DO: Find $f$ and $g$
and write as $f(g(x))$ in the following examples in order to
familiarize yourself with the notation. Determine the
inside part and outside part of each.
Examples
 $y=\sin(x^2)$ is a composite function with $u=x^2$ and
$y=\sin(u)$.
 $y=\sin^2(x)$ is a composite function with $u=\sin(x)$ and
$y=u^2$.
 $y=e^{3x}$ is a composite function with $u=3x$ and $y=e^u$.
 $y=(x^2 + 4x + 7)^5$ is a composite function with $u=x^2 + 4x
+ 7$ and $y=u^5$.
Version 2 of the chain rule says that
$$\frac{dy}{dx}
= \frac{dy}{du} \frac{du}{dx}$$ 
Note that $\displaystyle \frac{dy}{dx}$ is the same as
$\displaystyle{\frac{d}{dx}\Big(f\big(g(x)\big)\Big)}$, that
$\displaystyle{\frac{dy}{du}} = f'(u)=f'(g(x))$, and that
$\displaystyle{\frac{du}{dx}}$ is the same thing as $g'(x)$. So
Version 2 says the exact same thing as Version 1.

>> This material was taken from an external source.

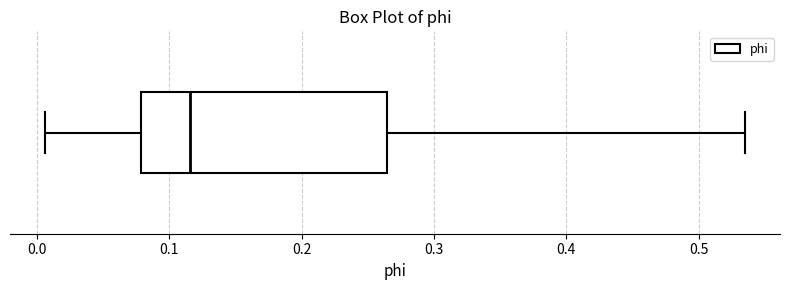

Transcribe this box plot: give where the median line is, the range the box spans, and where the two whiskers end, as read against the x-axis. The values are not printed on the chart, so give them approximately, as read against the axis.

median 0.12, box 0.08 to 0.26, whiskers 0.01 to 0.54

Let's see how it applies to our examples above.
DO: After looking at
the first example, try to do others before looking at the
solutions. You will learn much more by trying and doing
than by reading. While you read, write down what you are
thinking and what is happening.
Example 1: If $y=\sin(x^2)$, then $u=x^2$ so that
$y=\sin(u)$.
Then $\dfrac{du}{dx} =2x$, and $\dfrac{dy}{du}=\cos(u)$. All
together, we have $$ \frac{dy}{dx} =
\frac{dy}{du}\frac{du}{dx}=\cos(u)\cdot2x = \cos(x^2)\cdot
2x.$$
Example 2: If $y = \sin^2(x)$, then $u=\sin(x)$ so that
$y=u^2$.
Then $\dfrac{du}{dx}=\cos(x)$, and $\dfrac{dy}{du}=2u$. All
together, we have $$\frac{dy}{dx} =
\frac{dy}{du}\frac{du}{dx}=2u\cdot \cos(x) = 2\sin(x)\cos(x).$$
Example 3: If $y=e^{3x}$, then $u=3x$ so that $y=e^u$.
Then $\dfrac{du}{dx}=3$, and $\dfrac{dy}{du}=e^u$. All together, we
have $$\frac{dy}{dx}= \frac{dy}{du}\frac{du}{dx} =e^u\cdot3 = 3
e^{3x}.$$
Example 4: If $y=(x^2 + 4x + 7)^5$, then $u=x^2+4x + 7$ so
that $y=u^5$.
Then $\dfrac{du}{dx}=2x+4$, and $\dfrac{dy}{du} = 5u^4$. All
together we have $$\frac{dy}{dx} = \frac{dy}{du}\frac{du}{dx} =
5u^4(2x+4)=5(x^2+4x+7)^4(2x+4).$$
DO: Try all these examples
using version 1, $(f(g(x)))'=f'(g(x))g'(x)$, just for
practice.